As TLT enters it 50th anniversary season, its members fondly call it ‘the little theatre that could’. From 20-minute skits and big musicals to drama, original scripts, farces and old favorites like Harvey, The Glass Menagerie and even winning Mainstage in 1976 with A Streetcar Named Desire, TLT soldiers on. The community eagerly awaits the breaking of ground for a new building. Yet members will tell you that they love the old ghosts that live in the McColl Playhouse, home of TLT for more than 25 years.

Terrace Little Theatre has a full line-up of plays and entertainment for its 50th year. Here’s the run-down.
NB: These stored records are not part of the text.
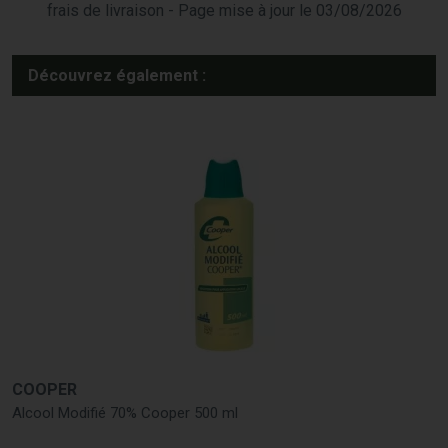
frais de livraison - Page mise à jour le 03/08/2026
Découvrez également :
COOPER
Alcool Modifié 70% Cooper 500 ml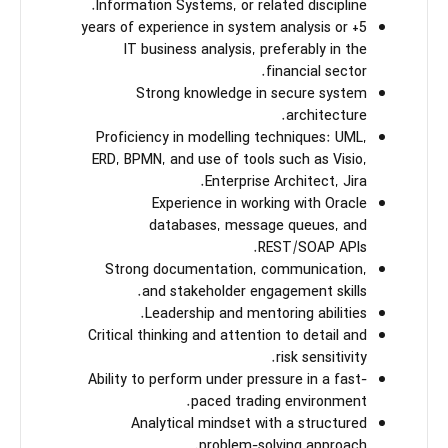
Information Systems, or related discipline.
5+ years of experience in system analysis or
IT business analysis, preferably in the
financial sector.
Strong knowledge in secure system
architecture.
Proficiency in modelling techniques: UML,
ERD, BPMN, and use of tools such as Visio,
Enterprise Architect, Jira.
Experience in working with Oracle
databases, message queues, and
REST/SOAP APIs.
Strong documentation, communication,
and stakeholder engagement skills.
Leadership and mentoring abilities.
Critical thinking and attention to detail and
risk sensitivity.
Ability to perform under pressure in a fast-
paced trading environment.
Analytical mindset with a structured
problem-solving approach.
Desdemona, a play about a handkerchief, Sept. 13-14, 20-21, 27-28 and Oct. 3, 4 and 5, 2002.

Yuk Yuks, Evenings of comedy Oct. 18 and 19.

Ravenscroft, Nov. 7, 8, 9, 14, 15, 16, 21, 22 and 23.

Christmas Show, Dec. 6 and 7.

Christmas party with Yuk Yuks, Dec. 13 and 14.

Yuk Yuks, Evening of comedy Jan. 24 and 25, 2003.

The Affectations of May, Dinner Theatre Feb. 7, 8, 14, 15, 20, 21 and 22, 2003 at the Golf Course.

A farce by Kico Gonsalez-Rizzo, Mar. 20, 21, 22, 27, 28, 29 and Apr. 3, 4 and 5.

Speaking In Tongues, festival entry Apr. 24, 25, 26 and May 1, 2, 3, 8, 9 and 10.